Monday, April 28, 2008

What's the difference?




I see no technical reason why digital photo cameras shouldn't be able to record high quality photos and movies. The storage requirements and data rates are easily met by buying faster SDHC cards (e.g. Sandisk Extreme III cards deliver 20 MB/s transfer speed).
As previously mentioned JPEG is the format of choice for high quality stock images and visually lossless at 90% compression quality. QuickTime PhotoJPEG compression is "intraframe" i.e. every frame is compressed individually and editing is therefore simple. Also the JPEG compression is already built into the camera while MPEG 4 would require additional circuits.
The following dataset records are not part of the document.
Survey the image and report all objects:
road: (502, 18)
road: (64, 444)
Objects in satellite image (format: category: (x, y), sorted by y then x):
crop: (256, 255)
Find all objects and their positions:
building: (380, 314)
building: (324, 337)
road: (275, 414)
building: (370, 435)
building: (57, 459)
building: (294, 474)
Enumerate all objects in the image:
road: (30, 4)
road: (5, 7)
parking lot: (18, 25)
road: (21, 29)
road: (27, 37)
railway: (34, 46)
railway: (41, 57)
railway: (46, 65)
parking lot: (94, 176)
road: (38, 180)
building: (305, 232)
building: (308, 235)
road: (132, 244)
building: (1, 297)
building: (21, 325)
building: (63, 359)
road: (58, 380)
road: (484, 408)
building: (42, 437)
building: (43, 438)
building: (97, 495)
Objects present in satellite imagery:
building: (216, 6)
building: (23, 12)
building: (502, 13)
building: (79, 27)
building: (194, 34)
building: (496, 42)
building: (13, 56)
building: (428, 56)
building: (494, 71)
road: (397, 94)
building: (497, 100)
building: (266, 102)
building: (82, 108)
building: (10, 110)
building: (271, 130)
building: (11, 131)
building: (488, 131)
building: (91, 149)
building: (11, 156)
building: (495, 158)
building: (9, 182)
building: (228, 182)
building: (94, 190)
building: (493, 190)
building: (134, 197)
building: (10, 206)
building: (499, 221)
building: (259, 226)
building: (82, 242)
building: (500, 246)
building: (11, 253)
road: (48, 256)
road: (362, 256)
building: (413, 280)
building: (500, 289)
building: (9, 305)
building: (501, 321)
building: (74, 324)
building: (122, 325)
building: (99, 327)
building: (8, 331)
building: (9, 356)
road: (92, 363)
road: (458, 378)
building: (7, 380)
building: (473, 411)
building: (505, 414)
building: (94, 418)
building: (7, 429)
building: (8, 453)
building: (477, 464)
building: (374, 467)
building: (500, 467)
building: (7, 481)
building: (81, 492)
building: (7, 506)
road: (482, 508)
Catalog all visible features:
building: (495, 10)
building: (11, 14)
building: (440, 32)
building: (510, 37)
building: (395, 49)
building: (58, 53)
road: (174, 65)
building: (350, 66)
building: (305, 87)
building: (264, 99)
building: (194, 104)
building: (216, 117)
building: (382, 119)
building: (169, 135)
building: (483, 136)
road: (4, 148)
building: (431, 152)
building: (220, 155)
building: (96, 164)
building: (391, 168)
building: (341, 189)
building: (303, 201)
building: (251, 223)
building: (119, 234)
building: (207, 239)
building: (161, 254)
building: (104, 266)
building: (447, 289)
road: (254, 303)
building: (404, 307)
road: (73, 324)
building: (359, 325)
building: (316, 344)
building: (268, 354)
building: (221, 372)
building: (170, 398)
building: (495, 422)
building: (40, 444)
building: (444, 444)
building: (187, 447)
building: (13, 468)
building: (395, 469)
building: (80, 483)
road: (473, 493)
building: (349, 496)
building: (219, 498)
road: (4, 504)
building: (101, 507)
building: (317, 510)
The shooting speed of digital SLRs which currently can process 10 to 12 Megapixel at up to 15 frames per second is not required . Note that a movie size of 1280 x 720 are only 0.92 or roughly 1 Megapixels. Should be easy to handle.







Data rates of Photo - JPEG compressed movies1
Frames per second Mbits/s MB/s Minutes on 8 GB card
24 40 5 25
30 90 12 10



11280 x 720 movie exported to Apple Photo - JPEG with QuickTime Pro. Quality slider set halfway between High and Best (90%). Data rates will vary depending on the complexity of the scene just like different photos result in different JPEG file sizes.

If manufacturer would choose 24 frames per second any Class 6 SDHC card (Class 6 guarantees 6 MB/s transfer speed) would be sufficient.